■ **TASK TO COMPLETE**
Answer these questions from the post about the Columbus Day weekend on the Golden Isles:
1. At which hotel did the family stay on Jekyll Island?
2. Where did they watch the Alabama game on Saturday evening?
3. What name did the children give the heron?

■ **TEXT FOR ANALYSIS**
Columbus Day weekend on the Golden Isles

Every year since passing the Georgia Bar in 2004, I’ve attended the annual workers’ compensation continuing legal education seminar at Saint Simons Island, with the only exception being 2007, when I was keeping you comfortably sleeping under that blanket of freedom you enjoy every night whilst I got mortared over and over again in Balad, Iraq, but it’s cool; I’m over that now.

Covid canceled our beloved annual conference this year, so we decided to go for the first time without its being a tax-deductible vacation; the kids were out for Columbus Day (or Indigenous Peoples Day), so we drove down to the Golden Isles. This time, instead of going to the King & Prince on Saint Simons, we stayed on neighboring Jekyll Island at the Westin, renting bikes and riding among Spanish moss for miles and miles along the coast, exploring Driftwood Beach, and enjoying the slower pace Jekyll offers on Saturday after arriving Friday evening.

Saturday evening, we watched the Alabama game at Gnat’s Landing, as we always like to do when down there, and we stayed at the Beach Club condos on Saint Simons (after having Southern Soul BBQ for late lunch). The children posed for a 9th consecutive photo on the large bulldog outside our favorite island spot for food and football:

We enjoyed the beach all day Sunday (as well as Sal’s Pizzeria and Del Sur for meals), where the children found new friends to play with in the sand and surf. One of their new friends had a net, so they took turns casting nets into a giant tide pool, caught several small fish, and fed them to a grateful heron they named King Eric. King Eric has likely starved to death by now, unwilling and unable to catch his own fish, thanks to my children and their new friends, but for a while, he was as close to living his best life as a heron can be.

Collected data:
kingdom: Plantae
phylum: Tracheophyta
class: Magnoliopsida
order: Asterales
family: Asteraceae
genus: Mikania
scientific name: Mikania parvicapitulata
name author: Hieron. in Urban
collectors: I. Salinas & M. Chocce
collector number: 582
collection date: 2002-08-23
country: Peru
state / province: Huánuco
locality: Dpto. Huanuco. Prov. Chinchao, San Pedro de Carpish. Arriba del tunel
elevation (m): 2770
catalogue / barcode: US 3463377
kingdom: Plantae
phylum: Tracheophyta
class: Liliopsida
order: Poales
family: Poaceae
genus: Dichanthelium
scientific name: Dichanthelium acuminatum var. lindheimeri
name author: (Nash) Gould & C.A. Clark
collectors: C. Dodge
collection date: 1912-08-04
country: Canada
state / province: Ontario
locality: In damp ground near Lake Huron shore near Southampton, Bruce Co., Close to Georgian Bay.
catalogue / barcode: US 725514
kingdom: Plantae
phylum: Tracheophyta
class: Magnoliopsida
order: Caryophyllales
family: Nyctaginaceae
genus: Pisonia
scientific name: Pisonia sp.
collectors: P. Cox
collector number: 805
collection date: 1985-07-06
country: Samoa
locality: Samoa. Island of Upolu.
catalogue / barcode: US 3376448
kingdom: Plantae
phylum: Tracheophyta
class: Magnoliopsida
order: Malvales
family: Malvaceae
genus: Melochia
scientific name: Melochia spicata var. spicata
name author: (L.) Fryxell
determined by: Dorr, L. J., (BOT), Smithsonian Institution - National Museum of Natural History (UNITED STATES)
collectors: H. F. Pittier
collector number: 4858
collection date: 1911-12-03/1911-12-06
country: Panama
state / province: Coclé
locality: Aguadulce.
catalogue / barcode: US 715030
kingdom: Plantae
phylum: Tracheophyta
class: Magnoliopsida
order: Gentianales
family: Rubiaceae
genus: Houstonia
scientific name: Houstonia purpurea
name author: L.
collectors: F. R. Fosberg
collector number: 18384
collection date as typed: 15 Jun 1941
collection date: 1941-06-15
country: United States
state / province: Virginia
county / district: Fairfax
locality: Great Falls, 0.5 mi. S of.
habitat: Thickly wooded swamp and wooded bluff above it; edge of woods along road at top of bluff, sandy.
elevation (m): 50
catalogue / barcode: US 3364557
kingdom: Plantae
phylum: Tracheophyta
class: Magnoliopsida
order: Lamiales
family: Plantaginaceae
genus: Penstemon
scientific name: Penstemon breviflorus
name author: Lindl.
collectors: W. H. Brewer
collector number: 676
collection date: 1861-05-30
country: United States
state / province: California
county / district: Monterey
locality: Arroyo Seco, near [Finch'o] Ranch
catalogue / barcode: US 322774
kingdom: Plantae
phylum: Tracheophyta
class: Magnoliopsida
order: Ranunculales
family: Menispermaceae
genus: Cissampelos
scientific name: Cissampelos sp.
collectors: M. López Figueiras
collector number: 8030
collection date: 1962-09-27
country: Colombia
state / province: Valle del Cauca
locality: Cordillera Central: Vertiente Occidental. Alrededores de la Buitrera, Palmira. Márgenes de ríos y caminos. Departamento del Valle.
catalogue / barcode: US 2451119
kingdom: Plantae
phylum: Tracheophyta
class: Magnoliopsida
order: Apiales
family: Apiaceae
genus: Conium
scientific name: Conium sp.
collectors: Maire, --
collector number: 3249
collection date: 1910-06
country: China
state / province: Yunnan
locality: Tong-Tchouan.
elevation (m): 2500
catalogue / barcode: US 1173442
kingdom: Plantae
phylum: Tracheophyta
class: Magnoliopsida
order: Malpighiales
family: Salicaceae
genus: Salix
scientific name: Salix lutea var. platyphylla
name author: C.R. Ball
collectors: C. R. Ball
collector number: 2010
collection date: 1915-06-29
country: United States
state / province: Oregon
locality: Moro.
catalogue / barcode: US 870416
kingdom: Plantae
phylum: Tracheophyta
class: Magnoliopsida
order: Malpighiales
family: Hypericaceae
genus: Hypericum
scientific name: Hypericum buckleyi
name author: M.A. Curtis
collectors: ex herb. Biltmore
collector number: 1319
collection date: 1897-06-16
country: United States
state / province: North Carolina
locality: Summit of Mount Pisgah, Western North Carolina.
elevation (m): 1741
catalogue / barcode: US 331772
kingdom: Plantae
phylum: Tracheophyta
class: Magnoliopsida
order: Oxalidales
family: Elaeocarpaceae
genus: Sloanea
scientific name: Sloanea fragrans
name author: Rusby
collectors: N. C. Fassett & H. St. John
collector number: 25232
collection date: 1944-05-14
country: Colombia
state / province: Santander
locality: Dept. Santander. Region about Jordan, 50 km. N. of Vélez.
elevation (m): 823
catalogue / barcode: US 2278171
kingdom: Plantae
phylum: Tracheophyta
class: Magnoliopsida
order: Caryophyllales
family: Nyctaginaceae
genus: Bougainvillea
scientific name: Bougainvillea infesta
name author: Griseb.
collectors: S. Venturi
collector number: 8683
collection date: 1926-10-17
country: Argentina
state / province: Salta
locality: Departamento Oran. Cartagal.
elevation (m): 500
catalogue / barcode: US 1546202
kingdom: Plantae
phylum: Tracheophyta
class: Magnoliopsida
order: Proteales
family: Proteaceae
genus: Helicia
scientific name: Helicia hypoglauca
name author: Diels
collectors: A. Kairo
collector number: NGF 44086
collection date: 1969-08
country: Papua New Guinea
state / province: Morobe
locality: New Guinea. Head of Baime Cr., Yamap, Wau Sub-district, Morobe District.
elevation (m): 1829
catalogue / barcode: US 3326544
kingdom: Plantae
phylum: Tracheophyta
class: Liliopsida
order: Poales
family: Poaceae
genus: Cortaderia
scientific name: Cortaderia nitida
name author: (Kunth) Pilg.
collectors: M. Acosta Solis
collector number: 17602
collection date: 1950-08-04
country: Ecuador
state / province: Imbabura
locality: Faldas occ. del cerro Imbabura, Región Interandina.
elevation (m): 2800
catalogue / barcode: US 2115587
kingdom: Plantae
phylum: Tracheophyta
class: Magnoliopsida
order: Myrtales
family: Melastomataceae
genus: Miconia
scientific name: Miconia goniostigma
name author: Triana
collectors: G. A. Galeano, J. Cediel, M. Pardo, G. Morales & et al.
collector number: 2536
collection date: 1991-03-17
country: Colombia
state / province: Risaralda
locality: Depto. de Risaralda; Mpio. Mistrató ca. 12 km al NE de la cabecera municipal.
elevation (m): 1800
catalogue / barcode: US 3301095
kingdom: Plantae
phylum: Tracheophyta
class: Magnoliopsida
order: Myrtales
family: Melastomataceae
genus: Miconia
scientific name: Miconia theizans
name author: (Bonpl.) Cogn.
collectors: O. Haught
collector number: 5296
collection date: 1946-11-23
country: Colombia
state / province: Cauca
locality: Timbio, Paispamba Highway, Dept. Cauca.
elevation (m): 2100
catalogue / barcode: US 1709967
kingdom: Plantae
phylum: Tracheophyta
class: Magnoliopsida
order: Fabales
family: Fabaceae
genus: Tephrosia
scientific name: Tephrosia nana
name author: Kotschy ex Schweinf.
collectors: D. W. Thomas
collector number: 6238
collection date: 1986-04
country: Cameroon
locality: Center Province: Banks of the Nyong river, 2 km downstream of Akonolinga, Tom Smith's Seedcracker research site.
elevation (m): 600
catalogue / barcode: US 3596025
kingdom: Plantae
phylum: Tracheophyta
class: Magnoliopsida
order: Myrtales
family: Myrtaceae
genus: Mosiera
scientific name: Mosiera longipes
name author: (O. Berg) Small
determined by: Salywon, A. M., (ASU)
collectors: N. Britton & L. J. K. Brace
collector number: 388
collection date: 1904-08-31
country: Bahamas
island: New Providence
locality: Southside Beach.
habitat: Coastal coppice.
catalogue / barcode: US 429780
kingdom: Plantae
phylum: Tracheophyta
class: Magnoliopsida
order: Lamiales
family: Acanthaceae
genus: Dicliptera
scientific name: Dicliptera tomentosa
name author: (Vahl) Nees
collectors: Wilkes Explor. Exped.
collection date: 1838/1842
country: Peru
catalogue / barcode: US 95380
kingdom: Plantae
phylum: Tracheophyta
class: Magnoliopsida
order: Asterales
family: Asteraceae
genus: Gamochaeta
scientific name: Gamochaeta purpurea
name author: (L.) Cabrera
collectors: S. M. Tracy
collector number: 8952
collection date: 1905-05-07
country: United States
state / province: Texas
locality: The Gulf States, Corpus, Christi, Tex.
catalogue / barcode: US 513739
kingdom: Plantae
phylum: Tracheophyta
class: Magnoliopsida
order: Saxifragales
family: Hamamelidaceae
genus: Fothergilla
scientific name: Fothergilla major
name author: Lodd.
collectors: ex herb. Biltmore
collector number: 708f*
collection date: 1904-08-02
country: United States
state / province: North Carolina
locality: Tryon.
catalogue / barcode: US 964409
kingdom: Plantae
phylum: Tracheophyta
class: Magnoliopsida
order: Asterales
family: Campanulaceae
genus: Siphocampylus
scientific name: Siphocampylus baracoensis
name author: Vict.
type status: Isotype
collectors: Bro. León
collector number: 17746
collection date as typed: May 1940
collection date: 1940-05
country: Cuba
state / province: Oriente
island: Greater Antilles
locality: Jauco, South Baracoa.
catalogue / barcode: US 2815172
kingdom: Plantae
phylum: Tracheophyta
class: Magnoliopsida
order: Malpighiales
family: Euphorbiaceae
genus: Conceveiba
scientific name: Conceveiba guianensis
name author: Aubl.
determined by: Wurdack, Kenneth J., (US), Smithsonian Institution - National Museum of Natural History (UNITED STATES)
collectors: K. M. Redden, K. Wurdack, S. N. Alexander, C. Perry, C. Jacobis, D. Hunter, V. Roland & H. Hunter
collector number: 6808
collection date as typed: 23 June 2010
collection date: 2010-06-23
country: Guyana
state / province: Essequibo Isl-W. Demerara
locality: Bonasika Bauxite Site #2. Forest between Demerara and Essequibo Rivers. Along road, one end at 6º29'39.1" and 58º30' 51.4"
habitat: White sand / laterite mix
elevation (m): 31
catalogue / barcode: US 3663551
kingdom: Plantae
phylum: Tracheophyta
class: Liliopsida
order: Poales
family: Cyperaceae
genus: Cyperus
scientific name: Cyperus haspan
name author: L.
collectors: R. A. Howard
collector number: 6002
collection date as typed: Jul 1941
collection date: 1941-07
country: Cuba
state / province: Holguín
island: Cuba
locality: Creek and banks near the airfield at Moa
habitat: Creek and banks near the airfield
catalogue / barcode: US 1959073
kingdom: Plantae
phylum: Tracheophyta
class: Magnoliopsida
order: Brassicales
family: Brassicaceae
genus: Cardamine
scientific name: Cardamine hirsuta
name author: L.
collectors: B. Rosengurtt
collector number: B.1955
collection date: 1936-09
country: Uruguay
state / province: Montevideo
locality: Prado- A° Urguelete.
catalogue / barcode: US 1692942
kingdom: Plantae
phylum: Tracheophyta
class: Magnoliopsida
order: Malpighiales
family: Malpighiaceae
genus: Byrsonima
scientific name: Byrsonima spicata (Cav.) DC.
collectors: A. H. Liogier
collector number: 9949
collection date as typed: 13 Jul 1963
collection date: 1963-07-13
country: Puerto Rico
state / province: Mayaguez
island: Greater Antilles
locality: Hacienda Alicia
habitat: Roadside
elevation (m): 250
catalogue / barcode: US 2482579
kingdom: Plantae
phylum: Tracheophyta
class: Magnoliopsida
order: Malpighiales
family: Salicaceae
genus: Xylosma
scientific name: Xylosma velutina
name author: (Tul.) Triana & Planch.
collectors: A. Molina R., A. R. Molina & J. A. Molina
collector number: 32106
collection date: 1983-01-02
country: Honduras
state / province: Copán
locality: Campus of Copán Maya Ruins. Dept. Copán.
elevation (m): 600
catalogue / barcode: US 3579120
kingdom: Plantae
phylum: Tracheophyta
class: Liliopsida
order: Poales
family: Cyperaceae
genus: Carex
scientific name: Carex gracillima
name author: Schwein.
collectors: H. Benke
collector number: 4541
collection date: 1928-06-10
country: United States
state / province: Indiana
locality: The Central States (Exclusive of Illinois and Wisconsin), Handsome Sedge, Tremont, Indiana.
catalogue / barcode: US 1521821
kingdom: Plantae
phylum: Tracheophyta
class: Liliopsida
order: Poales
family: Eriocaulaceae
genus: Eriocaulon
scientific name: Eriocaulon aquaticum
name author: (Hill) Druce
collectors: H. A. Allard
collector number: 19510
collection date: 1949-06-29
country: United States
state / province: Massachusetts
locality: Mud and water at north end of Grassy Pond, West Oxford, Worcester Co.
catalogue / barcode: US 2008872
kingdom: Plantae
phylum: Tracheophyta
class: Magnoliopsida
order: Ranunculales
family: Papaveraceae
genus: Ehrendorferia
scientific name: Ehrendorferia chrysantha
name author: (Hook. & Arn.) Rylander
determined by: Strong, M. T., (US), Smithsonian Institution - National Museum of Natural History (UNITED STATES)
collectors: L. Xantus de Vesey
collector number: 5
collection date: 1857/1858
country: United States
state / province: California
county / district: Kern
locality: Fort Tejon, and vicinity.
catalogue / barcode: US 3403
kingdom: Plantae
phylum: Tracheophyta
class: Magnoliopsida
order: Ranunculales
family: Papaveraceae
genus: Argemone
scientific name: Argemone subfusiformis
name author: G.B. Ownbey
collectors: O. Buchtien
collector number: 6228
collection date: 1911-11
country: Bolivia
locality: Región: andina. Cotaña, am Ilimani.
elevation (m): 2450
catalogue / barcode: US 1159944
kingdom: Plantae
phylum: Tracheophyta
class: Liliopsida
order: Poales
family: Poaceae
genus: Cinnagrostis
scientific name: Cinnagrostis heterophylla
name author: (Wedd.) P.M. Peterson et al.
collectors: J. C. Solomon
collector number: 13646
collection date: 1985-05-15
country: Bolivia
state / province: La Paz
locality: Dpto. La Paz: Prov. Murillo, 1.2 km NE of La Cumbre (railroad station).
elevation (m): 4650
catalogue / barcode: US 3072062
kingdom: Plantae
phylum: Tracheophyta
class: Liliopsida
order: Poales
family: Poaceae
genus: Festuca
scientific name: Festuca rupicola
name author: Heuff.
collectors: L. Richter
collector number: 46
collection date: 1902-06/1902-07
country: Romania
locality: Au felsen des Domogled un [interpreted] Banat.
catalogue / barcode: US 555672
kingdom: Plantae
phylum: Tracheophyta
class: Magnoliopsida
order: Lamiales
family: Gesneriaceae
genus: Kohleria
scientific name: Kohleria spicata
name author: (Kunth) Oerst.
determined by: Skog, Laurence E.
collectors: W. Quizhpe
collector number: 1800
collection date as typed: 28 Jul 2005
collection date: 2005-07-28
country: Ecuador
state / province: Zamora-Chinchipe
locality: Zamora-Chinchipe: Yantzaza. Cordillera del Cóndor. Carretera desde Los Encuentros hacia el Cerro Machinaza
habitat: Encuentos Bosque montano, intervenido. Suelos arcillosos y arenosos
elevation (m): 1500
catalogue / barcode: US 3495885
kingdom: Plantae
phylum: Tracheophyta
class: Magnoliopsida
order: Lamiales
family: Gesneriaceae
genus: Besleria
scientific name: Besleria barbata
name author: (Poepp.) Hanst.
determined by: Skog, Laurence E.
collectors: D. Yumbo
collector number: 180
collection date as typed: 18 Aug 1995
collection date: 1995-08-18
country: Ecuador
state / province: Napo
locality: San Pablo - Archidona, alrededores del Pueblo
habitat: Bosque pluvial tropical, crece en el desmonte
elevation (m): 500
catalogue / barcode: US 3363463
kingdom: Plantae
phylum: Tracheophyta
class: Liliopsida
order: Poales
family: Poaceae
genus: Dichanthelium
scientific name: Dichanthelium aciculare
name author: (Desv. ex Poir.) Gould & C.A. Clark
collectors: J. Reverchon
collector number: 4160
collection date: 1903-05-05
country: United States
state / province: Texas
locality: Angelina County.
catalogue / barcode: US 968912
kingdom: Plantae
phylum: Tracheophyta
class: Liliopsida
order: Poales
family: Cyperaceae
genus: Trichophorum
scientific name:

■ **RESPONSE TO THIS EXERCISE**
1. The Westin
2. Gnat’s Landing
3. King Eric